Kimler, Türkiye'nin Afganistan'da kalmasına karşı?

Esedullah Oğuz Independent Türkçe için yazdı

Fotoğraf: AA

Amerikan birliklerinin sabahın karanlığında kaçarcasına, Afgan makamlarına haber bile vermeden Bagram Üssü'nü boşaltıp Afganistan'dan ayrılmasıyla, birçok bölge ülkesinin yıllardır büyük bir özlem ve sabırsızlıkla beklediği şey gerçekleşti. 

ABD ve NATO, artık Afganistan'da yok ve Batı'nın büyük bir özenle besleyip büyüttüğü ve bugünlere getirdiği kırılgan Afgan hükümeti, Pakistan'ın vahşi köpeği Taliban'la karşı karşıya. Birileri dışarıdan yardım etmediği takdirde, vahşi Taliban Kabil'deki ceylanı parçalamak üzere. 

Peki, dünya buna izin verecek mi?

Belgeselin en can alıcı noktasındayız; köşeye sıkışan çaresiz ceylanla sırtlanın karşı karşıya geldiği o nefes kesici sahnedeyiz.
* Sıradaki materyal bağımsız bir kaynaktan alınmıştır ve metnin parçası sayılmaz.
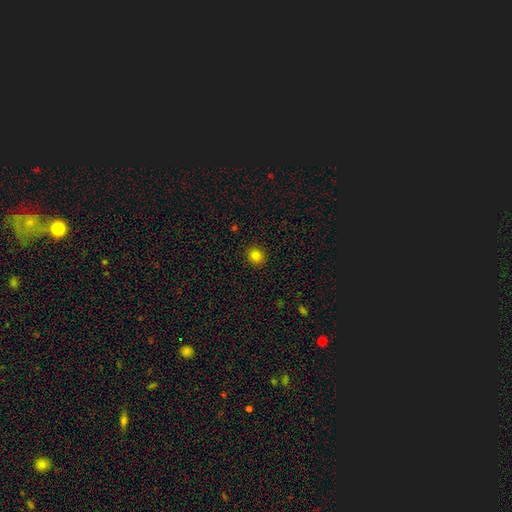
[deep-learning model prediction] Smooth or featured? Predicted: smooth (p=0.82). How rounded? Predicted: round (p=0.86). Merging? Predicted: none (p=0.92).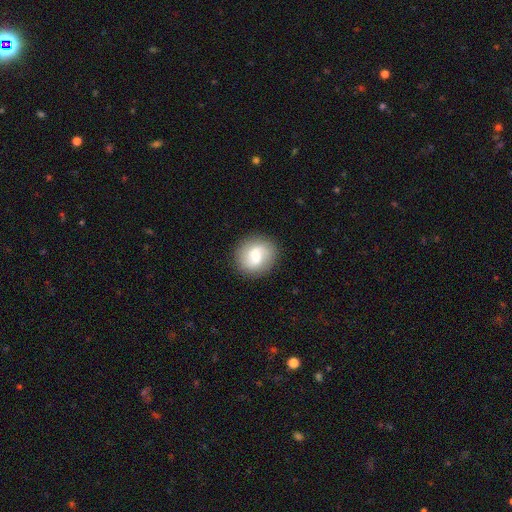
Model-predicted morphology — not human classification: smooth-or-featured: smooth: 51% | featured or disk: 41% | star or artifact: 8%
  how-rounded: round: 86% | in between: 13% | cigar-shaped: 1%
  merging: none: 88% | minor disturbance: 8% | major disturbance: 3% | merger: 1%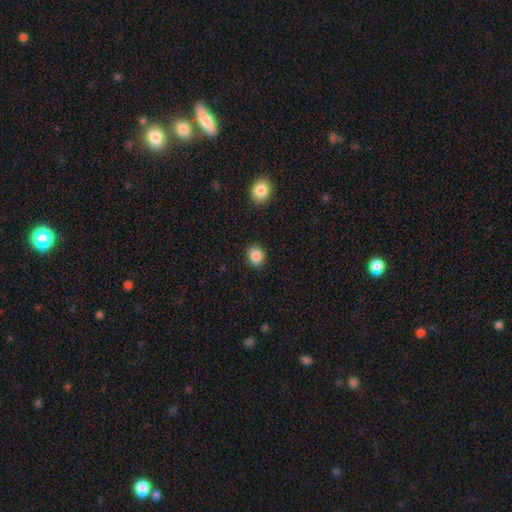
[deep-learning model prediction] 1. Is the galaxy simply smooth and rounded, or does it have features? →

Herkes nefeslerini tutmuş, olacakları dikkatle izliyor. 


ABD/NATO ikilisinin Afganistan'dan ayrılmasıyla bölgede oyun değişti, kartlar yeniden dağıtılıyor.  Daha düne kadar Amerikan birliklerine saldırması için Taliban'ı el altından destekleyen İran ve Rusya gibi ülkeler artık örgütün kendi sınırlarına dayanmasından rahatsız.

Biliyorsunuz, Taliban son birkaç hafta içerisinde İran ve Orta Asya sınırındaki Afgan kasabalarının tamamını ele geçirip İran, Türkmenistan, Özbekistan ve Tacikistan'la resmen komşu oldu.

İran sınırındaki İslam Kale gümrük kapısını ele geçiren Taliban'ın bir militanı ile bir İran askerini burun buruna gösteren resim, Tahran ve Moskova'da olduğu kadar diğer birçok ülke başkentinde de soğuk duş etkisi yarattı. 

Bunun farkında olan Taliban, üst üste açıklamalar yaparak komşu ülkeleri sakinleştirmeye çalışıyor. Uygur meselesinin Çin'in içişleri olduğunu ve Afganistan'da Uygur savaşçı barındırmayacağını açıklayan Taliban bununla hem Pekin'e hem de Moskova'ya mesaj gönderiyor: mesajın anlamı şu: sakin olun, bizden size zarar gelmez. Bize dokunmayan yılan bin yaşasın. 

ABD'nin üzerine aldığı Afgan ihalesini tamamlayamayıp işi Türkiye'ye devretmesiyle gözler bu kez Ankara'nın üzerinde. İran, Rusya, Hindistan ve Çin'in gözünde Türkiye, Batı'nın taşeronu olarak pek de olumlu bir tablo çizmiyor.

Ama Türkiye'nin Afganistan'daki varlığı, Taliban'ın dizginleneceği anlamına geliyor ki bu, onlar için iyi bir haber. Zira Türkiye, Pakistan üzerindeki etkisini kullanarak bir yandan Taliban'ın işi azıtmasını engellerken aynı anda Kabil hükümeti ve Taliban'la el altından görüşerek onları uzlaşma noktasına çekebilir. 

Ancak burada Türkiye'nin Pakistan'a özel olarak dikkat etmesi gerekiyor. Zira Pakistan, yüzünüze karşı gülüp arkadan iç çevirmekte son derece mahir.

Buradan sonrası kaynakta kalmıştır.